取り組む課題:
- 1) インドの賃金実態調査の記事のうち、「JCCIIとジェトロは第11」から「て賃金を決定することが多い。」までの部分(両端を含む)を、「ワーカー」を「工員」に置き換えて書き直すこと。
- 2) インドの賃金実態調査の記事の続きを書くこと。

抜粋した本文:
▼
昇給率は前年より低下も依然高止まり-第11回賃金実態調査(1)-

(インド)

ニューデリー発

2017年07月31日

インド日本商工会(JCCII)とジェトロが実施した「第11回賃金実態調査」によると、日系企業で働くインド人労働者の昇給率は、インフレ率の鈍化に伴い前年実績を下回ったものの、依然高止まりしている。一方、初任給の増加率は2桁ペースで、全国で賃金の底上げが進んでいることが分かった。賃金実態調査の結果を2回に分けて報告する。

2017年のスタッフの昇給率は横ばいの見込み

JCCIIとジェトロは第11回賃金実態調査PDFファイル(外部サイトへ、新しいウィンドウで開きます)の結果を7月14日に発表した。同調査はデリー首都圏の日系企業を中心とするJCCII会員企業に加え、ムンバイ、チェンナイ、ベンガルールなどインド国内の計8つの日本商工会や日本人会の会員企業を対象に5月に実施したもので、そのうち日系企業332社、363拠点の集計結果がまとめられている。

日系企業で働くインド人従業員の2016年の平均昇給率は、スタッフが10.1%、ワーカーが11.4%となった(表1参照)。いずれも2015年実績値のスタッフ11.0%、ワーカー12.2%を下回り、前年調査時点での2016年見込み値であるスタッフ10.7%、ワーカー12.0%をもやや下回る結果だった。一方、2017年の昇給率の見込み値はスタッフが10.0%、ワーカーが12.0%となり、スタッフはほぼ2016年実績並みが見込まれ、ワーカーについては再び加速することが予想される。賃金水準の決定については、78.2%の企業が「インフレ率」を参考としていると回答し、次いで「各種調査結果」が64.7%、「他社の動向」が59.8%となっている(表2参照)。インフレ率の指標である消費者物価指数(CPI)の上昇率は、原油価格下落の影響などにより、4.91%(2015年度)から4.52%(2016年度)に低下しており、これが従業員の昇給率にも影響しているようだ。いずれにせよ、10%を超える昇給率はCPIの数値を大幅に上回っている。インドではより高い収入を目指した転職が一般的で、企業はこうした離職を防ぐため、他社の動向などを考慮して賃金を決定することが多い。

表1 昇給率(全国平均)
▲
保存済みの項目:
▼
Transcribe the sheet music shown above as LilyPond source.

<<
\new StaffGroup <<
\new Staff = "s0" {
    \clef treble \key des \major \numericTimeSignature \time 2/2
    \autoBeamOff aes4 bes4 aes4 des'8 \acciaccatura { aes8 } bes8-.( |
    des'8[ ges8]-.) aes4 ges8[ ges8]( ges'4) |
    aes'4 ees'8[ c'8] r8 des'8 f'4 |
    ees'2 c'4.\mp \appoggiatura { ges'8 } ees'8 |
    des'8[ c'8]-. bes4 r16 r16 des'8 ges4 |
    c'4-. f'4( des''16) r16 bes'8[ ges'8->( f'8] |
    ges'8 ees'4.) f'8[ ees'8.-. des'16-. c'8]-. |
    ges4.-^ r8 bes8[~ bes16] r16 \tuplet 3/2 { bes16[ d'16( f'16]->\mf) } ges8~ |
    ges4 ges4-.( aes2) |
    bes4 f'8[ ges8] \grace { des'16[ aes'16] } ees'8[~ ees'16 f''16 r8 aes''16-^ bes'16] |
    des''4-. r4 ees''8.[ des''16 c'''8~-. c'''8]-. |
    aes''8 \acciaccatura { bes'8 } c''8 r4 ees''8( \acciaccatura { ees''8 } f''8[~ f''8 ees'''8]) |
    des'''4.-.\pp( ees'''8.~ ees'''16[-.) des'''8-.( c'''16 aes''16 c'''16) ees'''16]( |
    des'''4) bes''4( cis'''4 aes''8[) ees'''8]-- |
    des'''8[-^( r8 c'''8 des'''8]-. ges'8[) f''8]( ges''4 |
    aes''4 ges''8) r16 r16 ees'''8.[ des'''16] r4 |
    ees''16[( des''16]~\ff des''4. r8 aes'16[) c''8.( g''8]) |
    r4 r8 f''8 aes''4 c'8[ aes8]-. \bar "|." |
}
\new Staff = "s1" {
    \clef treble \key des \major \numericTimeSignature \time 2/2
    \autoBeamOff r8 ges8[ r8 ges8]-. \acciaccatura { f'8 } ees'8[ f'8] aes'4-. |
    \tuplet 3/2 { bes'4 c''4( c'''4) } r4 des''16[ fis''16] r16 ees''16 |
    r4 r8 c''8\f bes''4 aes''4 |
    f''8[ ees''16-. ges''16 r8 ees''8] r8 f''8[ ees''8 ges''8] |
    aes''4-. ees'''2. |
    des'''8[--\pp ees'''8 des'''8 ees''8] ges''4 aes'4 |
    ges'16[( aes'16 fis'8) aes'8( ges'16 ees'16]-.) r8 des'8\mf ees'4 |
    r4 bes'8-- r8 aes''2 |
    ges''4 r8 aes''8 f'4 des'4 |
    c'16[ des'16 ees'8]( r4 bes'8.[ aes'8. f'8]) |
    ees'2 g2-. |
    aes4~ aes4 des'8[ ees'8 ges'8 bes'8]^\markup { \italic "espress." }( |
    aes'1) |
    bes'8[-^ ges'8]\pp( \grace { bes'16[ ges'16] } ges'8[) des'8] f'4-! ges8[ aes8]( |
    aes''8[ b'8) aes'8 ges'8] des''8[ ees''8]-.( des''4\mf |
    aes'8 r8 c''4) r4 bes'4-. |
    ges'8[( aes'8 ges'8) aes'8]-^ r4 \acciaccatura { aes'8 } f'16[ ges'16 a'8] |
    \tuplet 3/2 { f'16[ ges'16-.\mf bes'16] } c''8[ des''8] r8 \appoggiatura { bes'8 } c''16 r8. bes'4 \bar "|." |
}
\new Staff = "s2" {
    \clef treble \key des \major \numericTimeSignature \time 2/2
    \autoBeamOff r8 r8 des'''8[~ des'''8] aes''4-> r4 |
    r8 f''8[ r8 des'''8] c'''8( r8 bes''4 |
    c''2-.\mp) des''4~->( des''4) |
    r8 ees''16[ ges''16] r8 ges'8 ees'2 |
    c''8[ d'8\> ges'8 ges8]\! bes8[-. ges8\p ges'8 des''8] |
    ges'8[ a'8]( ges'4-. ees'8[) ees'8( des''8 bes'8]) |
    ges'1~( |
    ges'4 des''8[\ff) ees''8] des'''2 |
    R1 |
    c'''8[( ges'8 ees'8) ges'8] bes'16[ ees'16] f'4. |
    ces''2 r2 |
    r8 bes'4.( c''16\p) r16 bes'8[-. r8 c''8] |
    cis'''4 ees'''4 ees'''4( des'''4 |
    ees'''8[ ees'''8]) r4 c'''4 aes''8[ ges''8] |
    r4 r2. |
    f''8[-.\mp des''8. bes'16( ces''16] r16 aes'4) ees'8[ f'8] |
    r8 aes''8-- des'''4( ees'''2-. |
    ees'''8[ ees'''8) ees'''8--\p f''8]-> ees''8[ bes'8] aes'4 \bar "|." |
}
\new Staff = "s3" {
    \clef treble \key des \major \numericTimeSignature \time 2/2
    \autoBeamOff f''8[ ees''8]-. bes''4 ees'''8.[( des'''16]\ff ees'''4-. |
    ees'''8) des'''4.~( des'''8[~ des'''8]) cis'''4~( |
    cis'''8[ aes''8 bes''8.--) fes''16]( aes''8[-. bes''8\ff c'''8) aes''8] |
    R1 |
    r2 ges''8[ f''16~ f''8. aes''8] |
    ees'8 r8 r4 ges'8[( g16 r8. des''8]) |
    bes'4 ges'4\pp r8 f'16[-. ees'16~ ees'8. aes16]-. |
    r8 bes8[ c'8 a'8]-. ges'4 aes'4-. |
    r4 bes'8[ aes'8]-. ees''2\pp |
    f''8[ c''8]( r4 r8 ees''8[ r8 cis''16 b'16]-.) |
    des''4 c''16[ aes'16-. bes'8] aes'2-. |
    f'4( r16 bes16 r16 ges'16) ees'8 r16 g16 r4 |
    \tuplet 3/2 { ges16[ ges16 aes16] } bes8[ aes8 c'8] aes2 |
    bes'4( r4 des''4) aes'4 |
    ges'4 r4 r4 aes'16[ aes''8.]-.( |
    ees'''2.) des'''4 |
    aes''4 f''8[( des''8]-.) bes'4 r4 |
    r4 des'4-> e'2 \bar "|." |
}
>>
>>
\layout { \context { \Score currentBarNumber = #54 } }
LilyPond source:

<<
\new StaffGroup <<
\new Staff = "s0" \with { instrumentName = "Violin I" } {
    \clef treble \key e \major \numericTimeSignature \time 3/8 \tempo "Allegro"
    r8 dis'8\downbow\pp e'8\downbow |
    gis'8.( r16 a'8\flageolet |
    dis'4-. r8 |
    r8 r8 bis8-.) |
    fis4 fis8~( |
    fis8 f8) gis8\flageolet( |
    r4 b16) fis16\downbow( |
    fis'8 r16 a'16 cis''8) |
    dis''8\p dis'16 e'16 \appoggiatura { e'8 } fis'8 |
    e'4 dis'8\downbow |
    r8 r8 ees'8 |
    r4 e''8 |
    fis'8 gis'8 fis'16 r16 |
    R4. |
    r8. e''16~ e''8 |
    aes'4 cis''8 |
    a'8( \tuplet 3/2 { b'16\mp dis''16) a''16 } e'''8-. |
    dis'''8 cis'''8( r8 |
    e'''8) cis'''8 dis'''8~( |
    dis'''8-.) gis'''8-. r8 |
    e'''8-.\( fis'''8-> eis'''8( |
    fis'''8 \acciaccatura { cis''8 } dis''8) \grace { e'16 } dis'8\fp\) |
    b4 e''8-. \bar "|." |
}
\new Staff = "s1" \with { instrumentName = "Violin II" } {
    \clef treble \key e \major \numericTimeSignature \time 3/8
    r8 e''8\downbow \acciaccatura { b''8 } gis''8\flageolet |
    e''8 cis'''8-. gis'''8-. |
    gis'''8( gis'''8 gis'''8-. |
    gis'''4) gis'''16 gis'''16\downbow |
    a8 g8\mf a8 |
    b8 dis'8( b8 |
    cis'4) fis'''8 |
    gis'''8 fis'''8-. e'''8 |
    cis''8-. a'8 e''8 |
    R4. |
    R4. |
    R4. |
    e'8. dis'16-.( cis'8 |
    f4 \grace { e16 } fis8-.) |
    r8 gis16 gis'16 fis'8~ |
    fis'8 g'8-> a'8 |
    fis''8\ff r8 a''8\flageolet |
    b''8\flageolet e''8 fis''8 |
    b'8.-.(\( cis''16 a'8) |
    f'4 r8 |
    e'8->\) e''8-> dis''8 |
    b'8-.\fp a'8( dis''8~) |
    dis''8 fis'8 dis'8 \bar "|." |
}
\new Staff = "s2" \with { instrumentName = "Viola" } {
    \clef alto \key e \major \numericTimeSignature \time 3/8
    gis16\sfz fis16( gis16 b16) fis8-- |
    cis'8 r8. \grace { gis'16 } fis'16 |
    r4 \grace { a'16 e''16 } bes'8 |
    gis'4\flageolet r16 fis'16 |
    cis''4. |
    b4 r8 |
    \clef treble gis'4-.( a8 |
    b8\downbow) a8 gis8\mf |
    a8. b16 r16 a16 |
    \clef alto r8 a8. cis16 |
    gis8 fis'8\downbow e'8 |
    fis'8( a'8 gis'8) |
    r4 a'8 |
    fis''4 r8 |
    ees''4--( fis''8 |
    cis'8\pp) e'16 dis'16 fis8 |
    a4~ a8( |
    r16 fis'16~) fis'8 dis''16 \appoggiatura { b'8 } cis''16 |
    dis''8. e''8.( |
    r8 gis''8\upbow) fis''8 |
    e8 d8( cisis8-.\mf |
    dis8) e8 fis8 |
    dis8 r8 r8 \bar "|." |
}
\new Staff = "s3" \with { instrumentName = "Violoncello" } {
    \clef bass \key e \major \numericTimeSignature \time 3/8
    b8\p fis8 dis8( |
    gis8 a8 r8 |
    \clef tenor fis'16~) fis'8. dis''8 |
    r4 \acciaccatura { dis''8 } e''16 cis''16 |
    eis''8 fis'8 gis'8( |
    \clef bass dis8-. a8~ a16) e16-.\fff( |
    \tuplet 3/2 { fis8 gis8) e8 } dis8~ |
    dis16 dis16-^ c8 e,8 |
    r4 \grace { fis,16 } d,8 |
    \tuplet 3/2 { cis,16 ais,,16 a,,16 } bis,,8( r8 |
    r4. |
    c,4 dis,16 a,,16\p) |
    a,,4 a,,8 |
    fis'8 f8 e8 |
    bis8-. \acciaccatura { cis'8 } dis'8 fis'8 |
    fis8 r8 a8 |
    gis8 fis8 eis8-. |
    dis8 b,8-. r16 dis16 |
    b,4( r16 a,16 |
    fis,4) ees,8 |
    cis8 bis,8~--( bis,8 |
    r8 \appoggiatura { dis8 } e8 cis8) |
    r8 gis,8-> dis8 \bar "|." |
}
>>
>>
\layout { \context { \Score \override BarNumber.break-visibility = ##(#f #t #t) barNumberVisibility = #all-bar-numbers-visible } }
▲
課題の解答:
- 1)
JCCIIとジェトロは第11回賃金実態調査PDFファイル(外部サイトへ、新しいウィンドウで開きます)の結果を7月14日に発表した。同調査はデリー首都圏の日系企業を中心とするJCCII会員企業に加え、ムンバイ、チェンナイ、ベンガルールなどインド国内の計8つの日本商工会や日本人会の会員企業を対象に5月に実施したもので、そのうち日系企業332社、363拠点の集計結果がまとめられている。

日系企業で働くインド人従業員の2016年の平均昇給率は、スタッフが10.1%、工員が11.4%となった(表1参照)。いずれも2015年実績値のスタッフ11.0%、工員12.2%を下回り、前年調査時点での2016年見込み値であるスタッフ10.7%、工員12.0%をもやや下回る結果だった。一方、2017年の昇給率の見込み値はスタッフが10.0%、工員が12.0%となり、スタッフはほぼ2016年実績並みが見込まれ、工員については再び加速することが予想される。賃金水準の決定については、78.2%の企業が「インフレ率」を参考としていると回答し、次いで「各種調査結果」が64.7%、「他社の動向」が59.8%となっている(表2参照)。インフレ率の指標である消費者物価指数(CPI)の上昇率は、原油価格下落の影響などにより、4.91%(2015年度)から4.52%(2016年度)に低下しており、これが従業員の昇給率にも影響しているようだ。いずれにせよ、10%を超える昇給率はCPIの数値を大幅に上回っている。インドではより高い収入を目指した転職が一般的で、企業はこうした離職を防ぐため、他社の動向などを考慮して賃金を決定することが多い。

- 2)
 表2 賃金水準の決定における参考要素

昇給率を地域別にみると、スタッフの昇給率に大きな地域差はみられず、おおむね10%前後となっている(表3参照)。一方、ワーカーの昇給率は、カルナタカ州やラジャスタン州が他州に比べ高く、2016年実績でそれぞれ13.8%、12.4%だった。ワーカーの2017年の昇給率見込みは、デリー準州とハリヤナ州のグルガオンを除く地域、およびマハラシュトラ州のプネーにおいて15%を超える水準となるなど、質の高い労働力の確保や離職防止などのため、依然として高い昇給率の設定が求められている。なお、職種別の賃金水準は表4のとおり。

表3 地域別昇給率
表4 職種別賃金水準(平均月給、諸手当込み)

新卒者の初任給は各教育レベルとも軒並み上昇

新卒者採用時の初任給を教育レベル別に聞いた設問では、全てのレベルにおいて前年調査時よりも大幅に増加した(表5参照)。2016年実績の増加率をみると「初・中等教育終了」が最も高く32.5%、以下、「大学卒業」が18.0%、「高等教育終了」が16.1%、「大学院卒業」が14.6%となっており、総じて賃金が底上げされていることが分かる。

表5 教育レベル別初任給

賞与は、2016年実績の支給回数は「1回」(有効回答の70.0%)が最も多く、「支給なし」(16.5%)、「2回」(12.3%)、「3回以上」(1.1%)となった。賞与を支給している企業のうち72.0%が基本給をベースとしており、支給月数は前年同様に平均で1.6カ月だった。

2017年の賞与見込みについても、支給回数「1回」が最も多く72.4%、「支給なし」(13.8%)、「2回」(11.8%)と続いた。また、賞与支給予定の企業のうち70.0%が基本給をベースすると回答し、支給月数の平均は1.6カ月だった。なお、賞与に準ずる表彰制度などの有無については、「なし」が63.0%で、「あり」は37.0%だった。